Chromosomal Disorders and Genetic Counseling?

Know anything about these? What roughly a fetus missing the long arm of chromosome 20? What's that mean, and how would it affect the kid? From your question, I brand of get the dent that you or someone you know is carrying a fetus with the chromosomal abnormality you mentioned. In that satchel, the doctor who diagnosed the condition should also have discussed the implication of the abnormality with the child's parents. If you're asking because this is something you're have to deal beside, you doctor or genetic counselor should be able to provide far more information than I can.
Presumably the fetus is missing the long arm of merely one copy of chromosome 20. Were both copies effected, the fetus would probable self-abort in the rash stages of the pregancy. Missing a copy of a chromosome is known as monosomy, and is collectively followed by a number indicating which chromosome is effected. When individual part of one copy of the chromosome is missing, it's call a partial monosome. So a child missing part of chromosome 20 is said to enjoy partial monosomy 20.

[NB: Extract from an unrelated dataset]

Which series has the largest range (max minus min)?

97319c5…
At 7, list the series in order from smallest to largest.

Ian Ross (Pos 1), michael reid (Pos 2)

There seems to be particularly little information available about how partial monosomy 20 would effect a child. It is comparatively possible that the child would either self-abort (i.e. miscarry) within the early stages of fetal nouns, or would be still-born. If the child were born live, he or she would probably enjoy pronounced physiological and developmental abnormalities.
Children beside many different chromosomal abnormality are likely to hold mental retardation (and potentially other psycological and behavioral difficulties), deformities of internal organs (ex. heart defects), and a markedly remarkable physical apearance. But they can still be happy, loving children, and grow to become productive member of society.